▸ TASK:
Turn every line from the beginning of the items through the line containing "从小都是矜持乖乖女的神里绫华只觉得自己", inclusive, into a JSON list of strings with one string per line. Leave out blank lines.

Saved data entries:
>>>>>

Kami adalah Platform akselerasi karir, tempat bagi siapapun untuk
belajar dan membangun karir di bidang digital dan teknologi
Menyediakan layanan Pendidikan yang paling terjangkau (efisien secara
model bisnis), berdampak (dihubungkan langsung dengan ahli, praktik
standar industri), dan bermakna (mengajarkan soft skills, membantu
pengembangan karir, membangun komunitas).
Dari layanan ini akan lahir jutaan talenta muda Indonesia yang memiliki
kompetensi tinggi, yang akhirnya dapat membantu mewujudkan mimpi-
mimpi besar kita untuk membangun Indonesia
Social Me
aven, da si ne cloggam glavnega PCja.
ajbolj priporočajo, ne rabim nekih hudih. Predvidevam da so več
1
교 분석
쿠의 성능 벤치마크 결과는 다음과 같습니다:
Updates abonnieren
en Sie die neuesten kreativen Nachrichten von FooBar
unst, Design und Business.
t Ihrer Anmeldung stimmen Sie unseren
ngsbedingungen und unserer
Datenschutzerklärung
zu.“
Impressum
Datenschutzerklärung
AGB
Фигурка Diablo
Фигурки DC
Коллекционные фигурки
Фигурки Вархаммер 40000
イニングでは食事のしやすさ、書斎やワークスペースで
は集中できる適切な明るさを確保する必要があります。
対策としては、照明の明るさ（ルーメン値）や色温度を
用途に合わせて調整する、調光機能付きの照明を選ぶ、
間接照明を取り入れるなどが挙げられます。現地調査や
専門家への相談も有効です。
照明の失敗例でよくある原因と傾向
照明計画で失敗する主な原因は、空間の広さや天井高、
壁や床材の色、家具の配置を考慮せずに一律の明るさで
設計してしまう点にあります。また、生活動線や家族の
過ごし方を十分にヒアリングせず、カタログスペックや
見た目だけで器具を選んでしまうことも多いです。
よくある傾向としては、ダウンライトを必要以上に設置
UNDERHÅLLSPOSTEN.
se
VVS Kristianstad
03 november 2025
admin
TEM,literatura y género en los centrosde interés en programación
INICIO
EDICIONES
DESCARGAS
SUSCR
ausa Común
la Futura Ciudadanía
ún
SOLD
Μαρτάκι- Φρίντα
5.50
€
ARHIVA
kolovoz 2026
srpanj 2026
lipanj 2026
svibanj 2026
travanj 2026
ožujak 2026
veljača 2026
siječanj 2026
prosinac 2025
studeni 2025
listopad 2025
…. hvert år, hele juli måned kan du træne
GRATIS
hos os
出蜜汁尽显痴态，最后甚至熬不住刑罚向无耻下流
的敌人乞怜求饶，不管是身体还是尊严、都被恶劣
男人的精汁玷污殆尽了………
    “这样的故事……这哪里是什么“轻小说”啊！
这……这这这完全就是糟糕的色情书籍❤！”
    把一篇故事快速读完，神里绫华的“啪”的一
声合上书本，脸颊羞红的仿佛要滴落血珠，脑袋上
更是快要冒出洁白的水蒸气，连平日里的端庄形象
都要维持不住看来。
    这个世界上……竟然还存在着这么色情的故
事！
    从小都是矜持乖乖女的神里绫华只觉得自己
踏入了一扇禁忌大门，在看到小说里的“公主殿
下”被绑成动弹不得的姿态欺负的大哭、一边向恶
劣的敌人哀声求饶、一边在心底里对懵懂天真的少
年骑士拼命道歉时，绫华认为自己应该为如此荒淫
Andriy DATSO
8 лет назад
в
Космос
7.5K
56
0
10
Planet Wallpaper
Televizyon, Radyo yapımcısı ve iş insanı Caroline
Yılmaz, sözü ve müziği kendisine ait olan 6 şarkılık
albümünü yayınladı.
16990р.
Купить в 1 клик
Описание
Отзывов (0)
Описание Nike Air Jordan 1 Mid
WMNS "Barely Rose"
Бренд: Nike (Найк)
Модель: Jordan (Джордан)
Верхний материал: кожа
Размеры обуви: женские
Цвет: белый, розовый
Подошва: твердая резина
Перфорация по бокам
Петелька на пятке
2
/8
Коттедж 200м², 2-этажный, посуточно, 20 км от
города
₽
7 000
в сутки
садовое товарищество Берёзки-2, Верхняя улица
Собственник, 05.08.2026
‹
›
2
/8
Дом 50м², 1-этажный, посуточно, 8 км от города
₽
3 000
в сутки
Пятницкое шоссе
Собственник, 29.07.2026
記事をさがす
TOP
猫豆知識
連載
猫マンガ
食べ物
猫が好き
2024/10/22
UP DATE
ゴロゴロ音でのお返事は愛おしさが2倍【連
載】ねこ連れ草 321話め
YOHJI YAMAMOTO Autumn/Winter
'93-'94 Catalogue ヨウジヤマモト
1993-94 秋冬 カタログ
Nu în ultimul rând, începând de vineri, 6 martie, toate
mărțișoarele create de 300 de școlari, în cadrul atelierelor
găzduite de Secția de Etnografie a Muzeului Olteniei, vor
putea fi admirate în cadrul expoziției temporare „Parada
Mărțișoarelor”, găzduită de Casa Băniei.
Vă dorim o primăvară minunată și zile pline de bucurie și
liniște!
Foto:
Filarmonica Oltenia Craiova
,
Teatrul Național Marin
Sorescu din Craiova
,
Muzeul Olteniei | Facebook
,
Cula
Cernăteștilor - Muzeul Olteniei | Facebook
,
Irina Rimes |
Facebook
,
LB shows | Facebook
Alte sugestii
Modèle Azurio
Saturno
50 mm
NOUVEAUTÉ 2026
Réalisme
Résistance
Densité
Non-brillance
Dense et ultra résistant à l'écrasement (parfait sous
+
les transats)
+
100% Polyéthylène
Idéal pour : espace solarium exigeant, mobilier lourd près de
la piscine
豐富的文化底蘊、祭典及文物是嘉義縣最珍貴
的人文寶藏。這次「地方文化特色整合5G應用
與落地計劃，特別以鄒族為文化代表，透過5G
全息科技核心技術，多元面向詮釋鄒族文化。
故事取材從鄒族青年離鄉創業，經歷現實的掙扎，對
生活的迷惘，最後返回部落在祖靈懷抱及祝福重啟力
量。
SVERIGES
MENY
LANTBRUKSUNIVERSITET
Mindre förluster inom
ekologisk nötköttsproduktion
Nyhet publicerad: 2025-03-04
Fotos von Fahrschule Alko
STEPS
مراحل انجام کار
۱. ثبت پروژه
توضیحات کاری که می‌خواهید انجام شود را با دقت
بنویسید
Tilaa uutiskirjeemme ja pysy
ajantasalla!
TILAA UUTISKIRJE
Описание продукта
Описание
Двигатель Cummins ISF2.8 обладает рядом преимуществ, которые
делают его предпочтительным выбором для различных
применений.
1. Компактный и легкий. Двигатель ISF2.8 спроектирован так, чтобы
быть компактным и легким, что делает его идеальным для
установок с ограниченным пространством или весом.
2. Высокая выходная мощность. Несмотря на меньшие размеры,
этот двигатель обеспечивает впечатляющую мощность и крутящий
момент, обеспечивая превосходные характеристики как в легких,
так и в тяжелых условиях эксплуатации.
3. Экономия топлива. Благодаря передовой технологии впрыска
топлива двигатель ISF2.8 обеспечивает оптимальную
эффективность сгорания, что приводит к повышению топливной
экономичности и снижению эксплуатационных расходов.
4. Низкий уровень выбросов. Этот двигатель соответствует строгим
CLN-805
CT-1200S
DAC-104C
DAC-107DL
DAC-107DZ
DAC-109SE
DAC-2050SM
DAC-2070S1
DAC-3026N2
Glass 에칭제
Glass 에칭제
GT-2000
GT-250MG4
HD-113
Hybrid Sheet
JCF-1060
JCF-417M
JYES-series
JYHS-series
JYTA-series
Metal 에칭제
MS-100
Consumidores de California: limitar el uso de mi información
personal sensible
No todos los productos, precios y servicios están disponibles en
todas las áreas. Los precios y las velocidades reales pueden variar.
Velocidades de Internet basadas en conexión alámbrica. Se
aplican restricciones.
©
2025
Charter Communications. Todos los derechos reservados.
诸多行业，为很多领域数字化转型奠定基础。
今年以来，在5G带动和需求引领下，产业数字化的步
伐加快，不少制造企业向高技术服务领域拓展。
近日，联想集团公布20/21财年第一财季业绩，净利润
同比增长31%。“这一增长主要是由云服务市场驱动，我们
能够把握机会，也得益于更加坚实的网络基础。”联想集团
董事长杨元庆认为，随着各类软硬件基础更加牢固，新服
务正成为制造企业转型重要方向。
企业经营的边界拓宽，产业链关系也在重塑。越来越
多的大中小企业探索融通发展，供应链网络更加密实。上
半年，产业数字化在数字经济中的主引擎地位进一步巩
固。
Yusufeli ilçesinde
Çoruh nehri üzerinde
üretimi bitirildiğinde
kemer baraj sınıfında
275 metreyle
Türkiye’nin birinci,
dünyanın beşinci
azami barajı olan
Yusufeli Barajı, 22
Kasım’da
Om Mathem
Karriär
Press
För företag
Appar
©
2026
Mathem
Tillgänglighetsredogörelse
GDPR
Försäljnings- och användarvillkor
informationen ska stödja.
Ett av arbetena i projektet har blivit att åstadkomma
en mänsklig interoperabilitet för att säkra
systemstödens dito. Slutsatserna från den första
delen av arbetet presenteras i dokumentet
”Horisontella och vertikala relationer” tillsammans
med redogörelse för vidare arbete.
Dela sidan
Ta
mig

<<<<<

▸ ANSWER TO THIS PROBLEM:
[
  "Kami adalah Platform akselerasi karir, tempat bagi siapapun untuk",
  "belajar dan membangun karir di bidang digital dan teknologi",
  "Menyediakan layanan Pendidikan yang paling terjangkau (efisien secara",
  "model bisnis), berdampak (dihubungkan langsung dengan ahli, praktik",
  "standar industri), dan bermakna (mengajarkan soft skills, membantu",
  "pengembangan karir, membangun komunitas).",
  "Dari layanan ini akan lahir jutaan talenta muda Indonesia yang memiliki",
  "kompetensi tinggi, yang akhirnya dapat membantu mewujudkan mimpi-",
  "mimpi besar kita untuk membangun Indonesia",
  "Social Me",
  "aven, da si ne cloggam glavnega PCja.",
  "ajbolj priporočajo, ne rabim nekih hudih. Predvidevam da so več",
  "1",
  "교 분석",
  "쿠의 성능 벤치마크 결과는 다음과 같습니다:",
  "Updates abonnieren",
  "en Sie die neuesten kreativen Nachrichten von FooBar",
  "unst, Design und Business.",
  "t Ihrer Anmeldung stimmen Sie unseren",
  "ngsbedingungen und unserer",
  "Datenschutzerklärung",
  "zu.“",
  "Impressum",
  "Datenschutzerklärung",
  "AGB",
  "Фигурка Diablo",
  "Фигурки DC",
  "Коллекционные фигурки",
  "Фигурки Вархаммер 40000",
  "イニングでは食事のしやすさ、書斎やワークスペースで",
  "は集中できる適切な明るさを確保する必要があります。",
  "対策としては、照明の明るさ（ルーメン値）や色温度を",
  "用途に合わせて調整する、調光機能付きの照明を選ぶ、",
  "間接照明を取り入れるなどが挙げられます。現地調査や",
  "専門家への相談も有効です。",
  "照明の失敗例でよくある原因と傾向",
  "照明計画で失敗する主な原因は、空間の広さや天井高、",
  "壁や床材の色、家具の配置を考慮せずに一律の明るさで",
  "設計してしまう点にあります。また、生活動線や家族の",
  "過ごし方を十分にヒアリングせず、カタログスペックや",
  "見た目だけで器具を選んでしまうことも多いです。",
  "よくある傾向としては、ダウンライトを必要以上に設置",
  "UNDERHÅLLSPOSTEN.",
  "se",
  "VVS Kristianstad",
  "03 november 2025",
  "admin",
  "TEM,literatura y género en los centrosde interés en programación",
  "INICIO",
  "EDICIONES",
  "DESCARGAS",
  "SUSCR",
  "ausa Común",
  "la Futura Ciudadanía",
  "ún",
  "SOLD",
  "Μαρτάκι- Φρίντα",
  "5.50",
  "€",
  "ARHIVA",
  "kolovoz 2026",
  "srpanj 2026",
  "lipanj 2026",
  "svibanj 2026",
  "travanj 2026",
  "ožujak 2026",
  "veljača 2026",
  "siječanj 2026",
  "prosinac 2025",
  "studeni 2025",
  "listopad 2025",
  "…. hvert år, hele juli måned kan du træne",
  "GRATIS",
  "hos os",
  "出蜜汁尽显痴态，最后甚至熬不住刑罚向无耻下流",
  "的敌人乞怜求饶，不管是身体还是尊严、都被恶劣",
  "男人的精汁玷污殆尽了………",
  "    “这样的故事……这哪里是什么“轻小说”啊！",
  "这……这这这完全就是糟糕的色情书籍❤！”",
  "    把一篇故事快速读完，神里绫华的“啪”的一",
  "声合上书本，脸颊羞红的仿佛要滴落血珠，脑袋上",
  "更是快要冒出洁白的水蒸气，连平日里的端庄形象",
  "都要维持不住看来。",
  "    这个世界上……竟然还存在着这么色情的故",
  "事！",
  "    从小都是矜持乖乖女的神里绫华只觉得自己"
]